India’s Russia Problem Will Grow
Sept. 24, 2022


  • Russia has recently ordered its first mobilisation since World War II to bolster its invasion of Ukraine. Military mobilisation means a nation assembles and readies military troops and supplies for war.
  • Ukraine PM recently remarked that Russia has spent almost half of their weaponry arsenal and have only "four dozen" hypersonic missiles left as they are unable to replenish the military weapon stock due to sanctions and shortage of microchips.
  • However, Russia being a reliable supplier for India is concerning in this scenario as Russia’s defence production capabilities will continue to decline well after the ongoing war in Ukraine ends.

Delivery delays amid chip shortage

  • Hold up delivery: Russia has delayed the delivery of two Talwar-class stealth frigates for up to six months. There are also short-term delays in the supply of S-400 Triumf missile systems and spares for Kilo-class submarines, MiG-29 fighters and Kamov Mi-17 military transport helicopters.
    • These setbacks indicate a deeper problem, i.e. Russia’s inability to access semiconductor chips for defence platforms going ahead.
    • Thus there will be delays and cost overruns, with supply chains disrupted, financial systems in tatters and Russian manufacturers closing shop.
  • Ukraine move: Ukraine put out an alleged shopping list of semiconductors, connectors, transformers, etc. that Russia is desperate to purchase.
  • Classification: Politico, a US-based media company, gained access to a shopping list of semiconductors and components indicating the items Russia most wants and divided this list of semiconductors into three parts: Critical, Important, and Not-so-important.
    • The Critical list: It contains chips of basic complexity, such as connectors, memory chips, besides digital signal processors and Field Programmable Gate Arrays (FPGAs), which fall slightly higher in the complexity grade.
  • Concerns related to Russian equipment: There are no cutting-edge chips in the list and these items can be manufactured on a large scale in most cases. This lack of complexity in Russian equipment has also surprised the US.
    • There have been claims that college students majoring in electrical engineering could reverse engineer and build most of the electronics used.
    • Also, there have been instances of Russian-guided missiles missing their mark purely due to the old versions of navigation systems.

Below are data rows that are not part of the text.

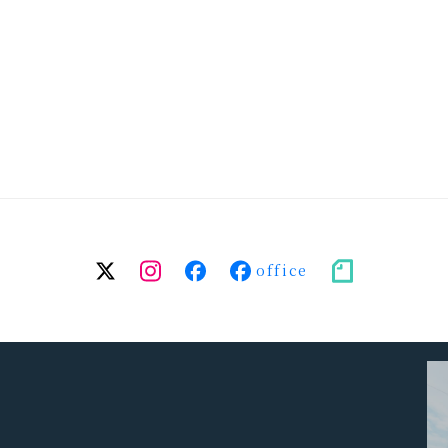
twitter
Instagram
facebook（個
facebook（事
note
人）
務
所）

High-tech sanctions begin to bite

  • U.S. ban: Following Russian invasion of Ukraine, the US quickly banned selling semiconductors used in defence systems to Russia. The new controls target chips, encryption software, lasers, sensors, etc for Russia’s defence industry.
  • Ban by other semiconductor majors: The other three pillars of the semiconductor industry, i. e. Taiwan, South Korea and Japan, also banned the export of items through the export control list provided by the US.
  • Repercussions: These controls essentially mean that none of the high-end chips will be available for use by Russia. It is running low on hypersonic weapons because of the unavailability of microchips.
    • Evidence: Examination of the remnants of the missiles Russia launched on Ukraine showed the usage of older technology parts with elementary GPS systems and even chips taken out of dishwashers and refrigerators.
  • Lack of indigenous infrastructure: Russia also does not have the infrastructure to manufacture these chips domestically.
    • Only two Russian companies, Angstrem-T and Mikron Group, are reported to have elementary production-grade chip manufacturing capabilities.

India’s precarious position

  • Western stance: The chances are bleak that West will remove the high-tech sanctions imposed on Russia even after the end of ongoing war.
    • With these constraints to negotiate, Russia could proceed in two ways, neither of which augurs well for India which is the largest importer of Russian weaponry in the world.
  • Indirect procurement: Russia could use chips from western manufacturers by indirectly sourcing them, as seen in most weapons in Ukraine and similar to armaments purchased by the Soviet Union during the Cold War, where a complex and large network of suppliers was established to circumvent sanctions.
    • There are also third-party firms sourcing chips and then directly selling them to Russia.
    • It is tough to track chips once they leave the foundry, as there may be multiple unregulated second-hand markets for them.
    • From the Indian perspective, even if Russia does continue the supplies, India has to think twice before using chips obtained from these dark markets.
  • Equipment at risk owing to China engagement: The other option for Russia’s defence industry is to approach China and obtain the chips from them. This may work for Russia and be advantageous for China to have Russia in their debt.
    • However, India has to be wary of these Chinese chips entering into the defense equipment being sent to India.


  • Regardless of Russia’s intentions, its capability to meet India’s defence needs has taken a big hit. Whatever the option Russia opts for, India must prepare for a sharp drop in Russia’s ability to deliver on defence purchase orders.
  • Given the reality of Russia’s defence sector, India must diversify its weaponry in the short term and focus on local manufacturing over the long term.
  • India must utilise partnerships with the US, Japan, Australia, France, and Israel to secure defence equipment and chip supplies.